▸ **Required work**:
Using the entries below, show all lines with the string "characters".

_ _ _ _

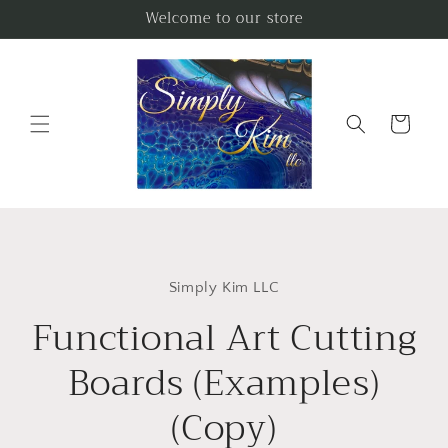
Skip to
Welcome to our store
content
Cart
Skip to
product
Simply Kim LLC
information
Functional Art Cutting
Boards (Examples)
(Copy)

_ _ _ _

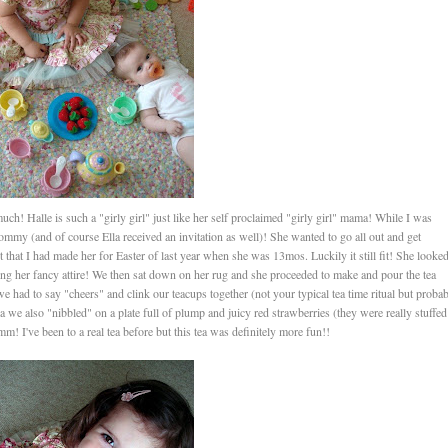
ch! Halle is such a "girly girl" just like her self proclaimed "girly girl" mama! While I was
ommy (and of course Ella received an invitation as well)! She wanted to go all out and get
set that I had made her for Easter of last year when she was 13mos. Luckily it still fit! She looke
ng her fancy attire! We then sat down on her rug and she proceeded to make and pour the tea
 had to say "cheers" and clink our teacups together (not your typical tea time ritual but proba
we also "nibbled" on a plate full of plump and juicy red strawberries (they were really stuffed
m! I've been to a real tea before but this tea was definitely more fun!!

_ _ _ _

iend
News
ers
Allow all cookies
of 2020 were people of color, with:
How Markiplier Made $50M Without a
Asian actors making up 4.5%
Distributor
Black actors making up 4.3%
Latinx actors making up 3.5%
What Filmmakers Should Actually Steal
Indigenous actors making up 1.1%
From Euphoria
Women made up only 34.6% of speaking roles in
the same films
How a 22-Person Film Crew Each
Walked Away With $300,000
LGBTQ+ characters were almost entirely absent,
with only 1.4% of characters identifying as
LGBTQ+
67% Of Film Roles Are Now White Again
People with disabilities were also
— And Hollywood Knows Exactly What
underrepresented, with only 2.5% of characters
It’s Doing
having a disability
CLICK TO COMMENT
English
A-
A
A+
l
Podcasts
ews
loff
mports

_ _ _ _

▸ **Response area**:
LGBTQ+ characters were almost entirely absent,
with only 1.4% of characters identifying as
underrepresented, with only 2.5% of characters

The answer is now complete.